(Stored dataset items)
++++

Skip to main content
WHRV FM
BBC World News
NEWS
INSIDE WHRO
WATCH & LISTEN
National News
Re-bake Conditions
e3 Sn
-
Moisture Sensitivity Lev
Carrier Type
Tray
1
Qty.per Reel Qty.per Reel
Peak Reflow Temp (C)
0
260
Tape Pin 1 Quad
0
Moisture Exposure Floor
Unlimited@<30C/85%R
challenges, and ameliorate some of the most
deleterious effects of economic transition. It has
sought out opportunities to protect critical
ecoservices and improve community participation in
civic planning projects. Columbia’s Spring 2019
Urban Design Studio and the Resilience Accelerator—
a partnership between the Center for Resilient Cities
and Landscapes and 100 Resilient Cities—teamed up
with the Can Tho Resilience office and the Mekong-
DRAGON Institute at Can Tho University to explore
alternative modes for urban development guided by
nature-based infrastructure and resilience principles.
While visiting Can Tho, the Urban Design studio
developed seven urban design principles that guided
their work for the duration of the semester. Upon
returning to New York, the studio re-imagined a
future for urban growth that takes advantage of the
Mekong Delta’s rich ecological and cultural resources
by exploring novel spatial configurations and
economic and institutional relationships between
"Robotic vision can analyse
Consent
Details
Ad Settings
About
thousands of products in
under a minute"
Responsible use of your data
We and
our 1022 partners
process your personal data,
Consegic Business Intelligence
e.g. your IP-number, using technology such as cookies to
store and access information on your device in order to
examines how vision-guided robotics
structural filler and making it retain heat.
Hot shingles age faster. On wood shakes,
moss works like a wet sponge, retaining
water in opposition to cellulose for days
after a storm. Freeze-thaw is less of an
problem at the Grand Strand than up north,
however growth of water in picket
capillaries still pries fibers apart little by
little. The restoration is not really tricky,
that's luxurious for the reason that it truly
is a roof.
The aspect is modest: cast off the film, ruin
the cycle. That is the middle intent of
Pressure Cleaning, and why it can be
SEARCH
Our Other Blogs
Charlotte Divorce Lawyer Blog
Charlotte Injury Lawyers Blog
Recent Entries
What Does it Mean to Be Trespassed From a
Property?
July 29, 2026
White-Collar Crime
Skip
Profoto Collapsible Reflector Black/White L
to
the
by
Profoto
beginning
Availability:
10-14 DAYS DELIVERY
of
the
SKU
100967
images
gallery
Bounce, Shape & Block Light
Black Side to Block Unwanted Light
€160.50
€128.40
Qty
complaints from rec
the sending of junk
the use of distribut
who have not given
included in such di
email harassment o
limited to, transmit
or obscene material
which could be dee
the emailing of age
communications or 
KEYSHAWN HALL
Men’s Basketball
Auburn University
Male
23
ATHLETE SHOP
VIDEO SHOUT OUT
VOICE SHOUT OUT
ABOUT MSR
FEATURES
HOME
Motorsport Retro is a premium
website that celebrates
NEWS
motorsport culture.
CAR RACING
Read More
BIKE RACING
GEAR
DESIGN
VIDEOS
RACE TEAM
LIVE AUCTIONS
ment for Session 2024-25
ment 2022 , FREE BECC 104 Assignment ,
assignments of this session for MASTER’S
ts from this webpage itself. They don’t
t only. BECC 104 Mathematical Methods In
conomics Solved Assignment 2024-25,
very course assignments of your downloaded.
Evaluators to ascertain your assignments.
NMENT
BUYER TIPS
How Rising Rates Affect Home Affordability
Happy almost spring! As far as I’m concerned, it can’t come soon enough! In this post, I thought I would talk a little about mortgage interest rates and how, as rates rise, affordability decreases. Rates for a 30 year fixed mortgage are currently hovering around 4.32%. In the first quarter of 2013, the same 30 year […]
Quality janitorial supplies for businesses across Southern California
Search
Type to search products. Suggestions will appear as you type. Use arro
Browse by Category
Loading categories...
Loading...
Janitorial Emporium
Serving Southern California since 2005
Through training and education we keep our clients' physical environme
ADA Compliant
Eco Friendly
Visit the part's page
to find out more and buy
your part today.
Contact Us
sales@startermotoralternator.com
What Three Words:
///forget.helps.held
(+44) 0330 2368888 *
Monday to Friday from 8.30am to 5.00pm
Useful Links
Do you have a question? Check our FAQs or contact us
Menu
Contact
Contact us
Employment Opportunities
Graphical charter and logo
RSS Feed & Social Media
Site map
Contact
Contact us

++++

Task goal: For the lines above, output exactly those from the line containing "Peak Reflow Temp (C)" through the line containing "sought out opportunities to protect critical", and skip the others.

Written solution:
Peak Reflow Temp (C)
0
260
Tape Pin 1 Quad
0
Moisture Exposure Floor
Unlimited@<30C/85%R
challenges, and ameliorate some of the most
deleterious effects of economic transition. It has
sought out opportunities to protect critical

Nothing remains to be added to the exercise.